Nunukan, Kaltara,  (ANTARA News) - Pedagang di Pasar Mansalong, Kabupaten Nunukan, Kalimantan Utara, memperkenalkan komoditas bawang hutan kepada Tim Pengawas Pembangunan Perbatasan DPR dalam pemantauan di pasar itu, Jumat pagi.

Ketua Tim Pengawas Pembangunan Perbatasan DPR Fahri Hamzah menelusuri wilayah Nunukan dan melihat aktivitas ekonomi masyarakat perbatasan serta pembangunan infrastruktur jalan serta jembatan.

Fahri didampingi Anggota timwas, yaitu Arteria Dahlan (PDIP), Agung Widyantoro (Golkar), Hetifah Syaifudian (Golkar) dan Alvin Hakim Toha (PKB). Tim memantau dan mengamati aktivitas warga di Pasar Mansalong serta pusat perdagangan kebutuhan masyarakat.

Pasar Mansalong dibangun Pemerintah Indonesia dan mulai beroperasi awal 2016. Di pasar tradisional ini berbagai kebutuhan pokok masyarakat diperjualbelikan.

Namun banyak kebutuhan pokok dipasok dari wilayah Malaysia. Seperti minyak goreng, gula pasir dan beras. Hal itu karena harganya lebih murah dibanding mendatangkan dari wilayah sentra produksi pangan di Indonesia yang membutuhkan biaya transportasi lebih mahal.

Timwas tercengang melihat banyaknya pasokan bahan pokok dari Malaysia. Bahkan ayam dari Malaysia yang disebut warga setempat sebagai ayam merah pun mendominasi Pasar Mansalong.

Di saat pemantauan, ada pedagang yang memperkenalkan bawang hutan. Masyarakat di daerah itu menyebut bentudu. Ada juga yang menyebutnya tudu.

Bawang hutan atau bentudu berbentuk bulat seperti pinang yang sudah dikupas. Namun warnanya lebih kecoklatan.

Ini merupakan salah satu tanaman khas hutan di Kalimantan Utara. Tidak semua kawasan di Kaltara terdapat buah ini.

Tanaman ini tumbuh liar di hutan. Namun beberapa pedagang dan warga mengemukakan, tanaman ini hanya terdapat di Sebakung.

Pedang menjelaskan bahwa komoditas itu bukan buah, bukan pula sayuran. Bawang hutan merupakan tanaman berkhasiat.
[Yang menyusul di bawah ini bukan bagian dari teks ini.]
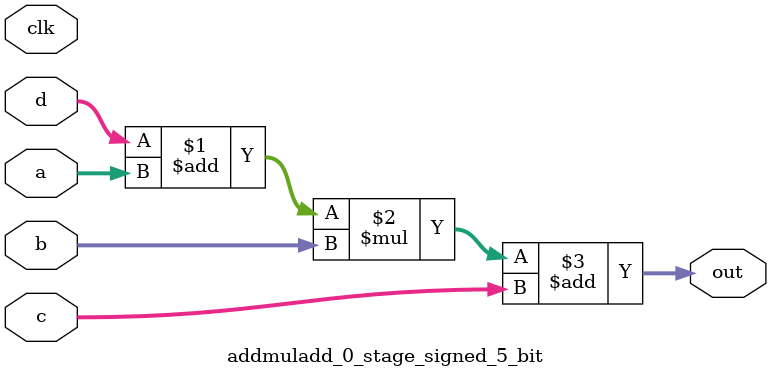
<source format=sv>
(* use_dsp = "yes" *) module addmuladd_0_stage_signed_5_bit(
	input signed [4:0] a,
	input signed [4:0] b,
	input signed [4:0] c,
	input signed [4:0] d,
	output [4:0] out,
	input clk);

	assign out = ((d + a) * b) + c;
endmodule

</source>
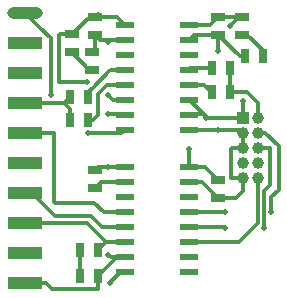
<source format=gtl>
G04 (created by PCBNEW-RS274X (2012-01-19 BZR 3256)-stable) date 2/28/2013 8:09:21 AM*
G01*
G70*
G90*
%MOIN*%
G04 Gerber Fmt 3.4, Leading zero omitted, Abs format*
%FSLAX34Y34*%
G04 APERTURE LIST*
%ADD10C,0.006000*%
%ADD11R,0.061000X0.023600*%
%ADD12R,0.045000X0.025000*%
%ADD13R,0.025000X0.045000*%
%ADD14R,0.039400X0.039400*%
%ADD15C,0.039400*%
%ADD16R,0.118100X0.039400*%
%ADD17O,0.118100X0.039400*%
%ADD18C,0.020000*%
%ADD19C,0.011800*%
G04 APERTURE END LIST*
G54D10*
G54D11*
X45276Y-32677D03*
X45276Y-33177D03*
X45276Y-33677D03*
X45276Y-34177D03*
X45276Y-34677D03*
X45276Y-35177D03*
X45276Y-35677D03*
X45276Y-36177D03*
X47402Y-36177D03*
X47402Y-35677D03*
X47402Y-35177D03*
X47402Y-34677D03*
X47402Y-34177D03*
X47402Y-33677D03*
X47402Y-33177D03*
X47402Y-32677D03*
X45276Y-27913D03*
X45276Y-28413D03*
X45276Y-28913D03*
X45276Y-29413D03*
X45276Y-29913D03*
X45276Y-30413D03*
X45276Y-30913D03*
X45276Y-31413D03*
X47402Y-31413D03*
X47402Y-30913D03*
X47402Y-30413D03*
X47402Y-29913D03*
X47402Y-29413D03*
X47402Y-28913D03*
X47402Y-28413D03*
X47402Y-27913D03*
G54D12*
X44193Y-29414D03*
X44193Y-28814D03*
G54D13*
X44375Y-36299D03*
X43775Y-36299D03*
X44040Y-30335D03*
X43440Y-30335D03*
X44040Y-31102D03*
X43440Y-31102D03*
X48765Y-29370D03*
X48165Y-29370D03*
X48765Y-30157D03*
X48165Y-30157D03*
X49867Y-28976D03*
X49267Y-28976D03*
G54D12*
X44291Y-32771D03*
X44291Y-33371D03*
X44291Y-27653D03*
X44291Y-28253D03*
X48386Y-27653D03*
X48386Y-28253D03*
X48386Y-33106D03*
X48386Y-33706D03*
X43504Y-28243D03*
X43504Y-28843D03*
G54D13*
X43775Y-35433D03*
X44375Y-35433D03*
G54D12*
X49173Y-27653D03*
X49173Y-28253D03*
G54D14*
X49213Y-31028D03*
G54D15*
X49713Y-31028D03*
X49213Y-31528D03*
X49713Y-31528D03*
X49213Y-32028D03*
X49713Y-32028D03*
X49213Y-32528D03*
X49713Y-32528D03*
X49213Y-33028D03*
X49713Y-33028D03*
G54D16*
X41929Y-28528D03*
X41929Y-29528D03*
G54D17*
X41929Y-27528D03*
G54D16*
X41929Y-30528D03*
X41929Y-31528D03*
X41929Y-32528D03*
X41929Y-33528D03*
X41929Y-34528D03*
X41929Y-35528D03*
X41929Y-36528D03*
G54D18*
X44764Y-36535D03*
X44724Y-28504D03*
X44055Y-31535D03*
X48386Y-31417D03*
X48386Y-28780D03*
X48622Y-34173D03*
X50157Y-34173D03*
X48622Y-34685D03*
X49921Y-34685D03*
X44724Y-30906D03*
X44724Y-35591D03*
X44016Y-29843D03*
X44724Y-32677D03*
X47992Y-31024D03*
X48780Y-27953D03*
X47402Y-32047D03*
X49213Y-30472D03*
X44724Y-30276D03*
X42795Y-30276D03*
G54D19*
X44724Y-28504D02*
X44815Y-28413D01*
X45122Y-36177D02*
X44764Y-36535D01*
X45276Y-36177D02*
X45122Y-36177D01*
X44451Y-28413D02*
X45276Y-28413D01*
X44485Y-33177D02*
X45276Y-33177D01*
X44291Y-28253D02*
X44291Y-28716D01*
X44291Y-33371D02*
X44485Y-33177D01*
X44291Y-28716D02*
X44193Y-28814D01*
X44291Y-28253D02*
X44451Y-28413D01*
X45154Y-31535D02*
X44055Y-31535D01*
X45276Y-31413D02*
X45154Y-31535D01*
X44815Y-28413D02*
X45276Y-28413D01*
X49213Y-32028D02*
X48838Y-32028D01*
X48822Y-33028D02*
X49213Y-33028D01*
X48819Y-33031D02*
X48822Y-33028D01*
X48819Y-32047D02*
X48819Y-33031D01*
X48838Y-32028D02*
X48819Y-32047D01*
X48386Y-28253D02*
X48386Y-28780D01*
X48386Y-31417D02*
X48386Y-31413D01*
X49213Y-31528D02*
X49098Y-31413D01*
X49098Y-31413D02*
X48386Y-31413D01*
X49213Y-33028D02*
X49213Y-33464D01*
X49213Y-33464D02*
X48971Y-33706D01*
X48971Y-33706D02*
X48386Y-33706D01*
X49213Y-32028D02*
X49213Y-31528D01*
X48386Y-31413D02*
X47402Y-31413D01*
X48386Y-28253D02*
X47562Y-28253D01*
X48386Y-33706D02*
X47857Y-33177D01*
X47857Y-33177D02*
X47402Y-33177D01*
X47562Y-28253D02*
X47402Y-28413D01*
X49267Y-28976D02*
X49109Y-28976D01*
X49109Y-28976D02*
X48386Y-28253D01*
X47445Y-29370D02*
X47402Y-29413D01*
X48165Y-29370D02*
X47445Y-29370D01*
X43775Y-35433D02*
X43775Y-36299D01*
X47921Y-29913D02*
X47402Y-29913D01*
X48165Y-30157D02*
X47921Y-29913D01*
X44198Y-31103D02*
X44041Y-31103D01*
X44693Y-29913D02*
X44370Y-30236D01*
X44041Y-31103D02*
X44040Y-31102D01*
X44370Y-30236D02*
X44370Y-30931D01*
X44198Y-31103D02*
X44370Y-30931D01*
X45276Y-29913D02*
X44693Y-29913D01*
X49173Y-28253D02*
X49356Y-28253D01*
X49867Y-28764D02*
X49867Y-28976D01*
X49356Y-28253D02*
X49867Y-28764D01*
X44075Y-29414D02*
X43504Y-28843D01*
X44193Y-29414D02*
X44075Y-29414D01*
X44745Y-29469D02*
X44745Y-29469D01*
X44745Y-29469D02*
X44801Y-29413D01*
X44199Y-30015D02*
X44040Y-30174D01*
X44801Y-29413D02*
X45276Y-29413D01*
X44040Y-30174D02*
X44040Y-30335D01*
X44199Y-30015D02*
X44745Y-29469D01*
X45276Y-34177D02*
X44571Y-34177D01*
X42906Y-31528D02*
X41929Y-31528D01*
X42913Y-31535D02*
X42906Y-31528D01*
X42913Y-33818D02*
X42913Y-31535D01*
X42953Y-33858D02*
X42913Y-33818D01*
X44252Y-33858D02*
X42953Y-33858D01*
X44571Y-34177D02*
X44252Y-33858D01*
X49713Y-31528D02*
X49953Y-31528D01*
X48618Y-34177D02*
X47402Y-34177D01*
X48622Y-34173D02*
X48618Y-34177D01*
X50157Y-33662D02*
X50157Y-34173D01*
X50394Y-33425D02*
X50157Y-33662D01*
X50394Y-31969D02*
X50394Y-33425D01*
X49953Y-31528D02*
X50394Y-31969D01*
X43440Y-31102D02*
X43440Y-30721D01*
X43440Y-30721D02*
X43247Y-30528D01*
X43440Y-30335D02*
X43247Y-30528D01*
X43247Y-30528D02*
X41929Y-30528D01*
X48765Y-29370D02*
X48765Y-30157D01*
X48765Y-30157D02*
X49330Y-30157D01*
X49713Y-30540D02*
X49713Y-31028D01*
X49330Y-30157D02*
X49713Y-30540D01*
X45276Y-34677D02*
X44520Y-34677D01*
X42190Y-33528D02*
X41929Y-33528D01*
X42953Y-34291D02*
X42190Y-33528D01*
X44134Y-34291D02*
X42953Y-34291D01*
X44520Y-34677D02*
X44134Y-34291D01*
X49713Y-32028D02*
X50099Y-32028D01*
X48614Y-34677D02*
X47402Y-34677D01*
X48622Y-34685D02*
X48614Y-34677D01*
X49921Y-33465D02*
X49921Y-34685D01*
X50118Y-33268D02*
X49921Y-33465D01*
X50118Y-32047D02*
X50118Y-33268D01*
X50099Y-32028D02*
X50118Y-32047D01*
X43504Y-28243D02*
X43489Y-28228D01*
X45269Y-30906D02*
X45276Y-30913D01*
X44724Y-30906D02*
X45269Y-30906D01*
X43071Y-28267D02*
X43071Y-29843D01*
X43110Y-28228D02*
X43071Y-28267D01*
X43489Y-28228D02*
X43110Y-28228D01*
X45276Y-35677D02*
X44810Y-35677D01*
X43071Y-29843D02*
X44016Y-29843D01*
X44810Y-35677D02*
X44724Y-35591D01*
X44291Y-27653D02*
X45016Y-27653D01*
X42631Y-36528D02*
X41929Y-36528D01*
X42835Y-36732D02*
X42631Y-36528D01*
X44370Y-36732D02*
X42835Y-36732D01*
X44370Y-36304D02*
X44370Y-36732D01*
X44385Y-27559D02*
X44291Y-27653D01*
X44375Y-36299D02*
X44370Y-36304D01*
X44385Y-32677D02*
X44724Y-32677D01*
X44094Y-27653D02*
X44291Y-27653D01*
X43504Y-28243D02*
X44094Y-27653D01*
X44997Y-35677D02*
X45276Y-35677D01*
X44375Y-36299D02*
X44997Y-35677D01*
X44724Y-32677D02*
X45276Y-32677D01*
X45016Y-27653D02*
X45276Y-27913D01*
X44291Y-32771D02*
X44385Y-32677D01*
X47992Y-31024D02*
X47996Y-31028D01*
X49080Y-27653D02*
X49173Y-27653D01*
X47402Y-30913D02*
X47409Y-30906D01*
X47409Y-30906D02*
X47895Y-30906D01*
X47402Y-32677D02*
X47402Y-32047D01*
X47996Y-31028D02*
X48017Y-31028D01*
X47402Y-30413D02*
X47895Y-30906D01*
X47895Y-30906D02*
X48017Y-31028D01*
X49213Y-31028D02*
X49213Y-30472D01*
X48780Y-27953D02*
X49080Y-27653D01*
X48386Y-33106D02*
X47957Y-32677D01*
X48386Y-27653D02*
X49173Y-27653D01*
X47957Y-32677D02*
X47402Y-32677D01*
X48126Y-27913D02*
X48386Y-27653D01*
X47402Y-27913D02*
X48126Y-27913D01*
X48017Y-31028D02*
X49213Y-31028D01*
X44861Y-30413D02*
X44724Y-30276D01*
X42441Y-28012D02*
X41957Y-27528D01*
X41929Y-27528D02*
X41957Y-27528D01*
X44861Y-30413D02*
X45276Y-30413D01*
X42795Y-28366D02*
X42441Y-28012D01*
X42795Y-30276D02*
X42795Y-28366D01*
X44646Y-35177D02*
X43997Y-34528D01*
X43997Y-34528D02*
X41929Y-34528D01*
X45276Y-35177D02*
X44646Y-35177D01*
X44646Y-35177D02*
X44631Y-35177D01*
X44631Y-35177D02*
X44375Y-35433D01*
X49713Y-33028D02*
X49713Y-34539D01*
X49075Y-35177D02*
X47402Y-35177D01*
X49713Y-34539D02*
X49075Y-35177D01*
M02*

</source>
Meski warnanya tidak menarik perhatian, kecoklatan dan ada serabutnya, namun isinya berkhasiat untuk mengobati darah tinggi dan kolesterol.

Dalamnya berwarna putih dan baunya seperti petai atau jengkol. Kalau digigit terasa renyah.

Warna setempat menjelaskan, buah itu berkhasiat dan bisa langsung dimakan mentah. Bisa juga dicampur ke sayuran tetapi tidak sampe terlalu matang.

Pedagang menjualnya Rp1.000 per biji. Beberapa anggota DPR membeli komoditas ini.